*MATERIAL PROVIDED*
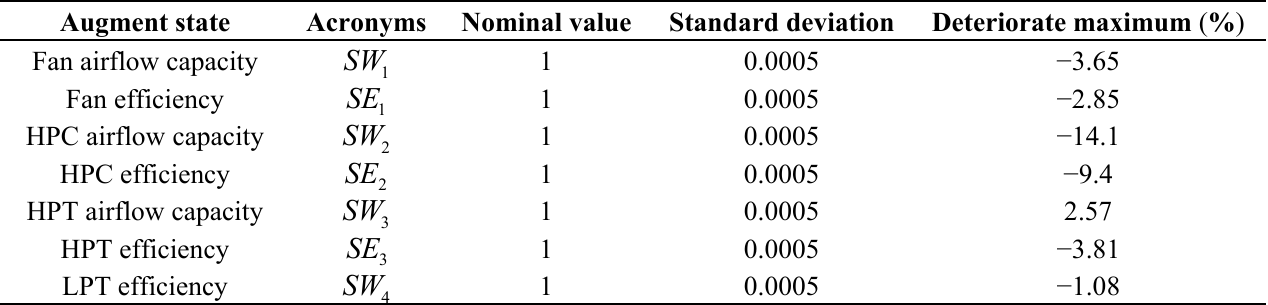
Table 2. CLM turbofan model health parameter, nominal value, standard deviation and degeneration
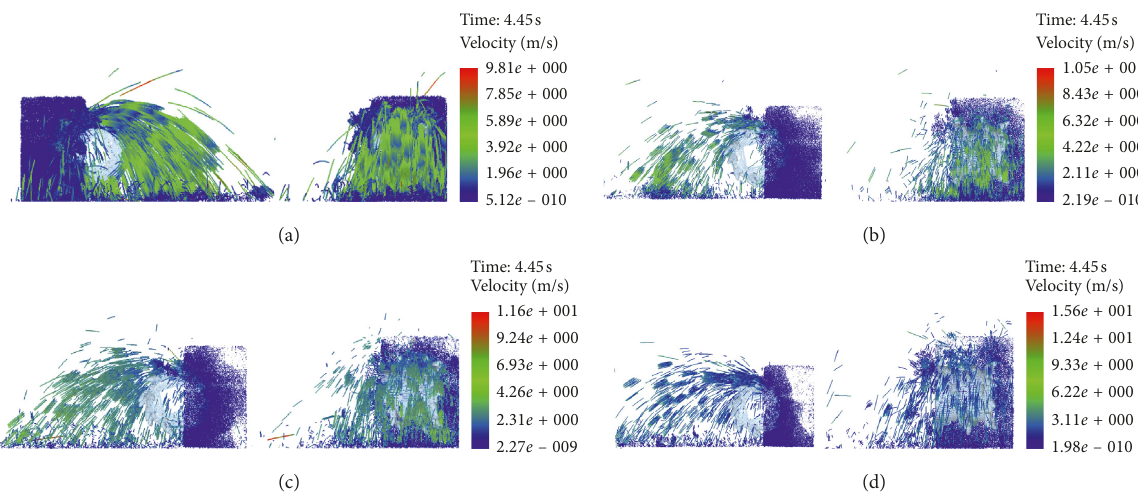
Figure 7: Velocity of the coal particles. (a) n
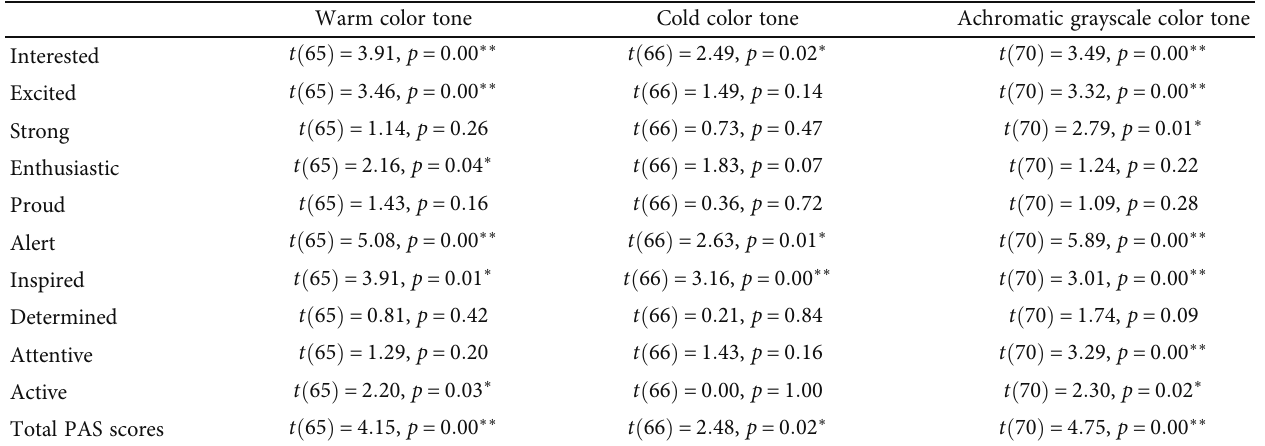
Table 2: Paired samples t -test t -values and p values of each positive emotion type and total Positive A ff ect Scale scores for the e-learning color tones. Warm color tone Cold color tone Achromatic grayscale color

*TASK GOAL*
In how many lines of the data does the string "Table" occur? Answer with the number and nothing else.

*RESPONSE BOX*
2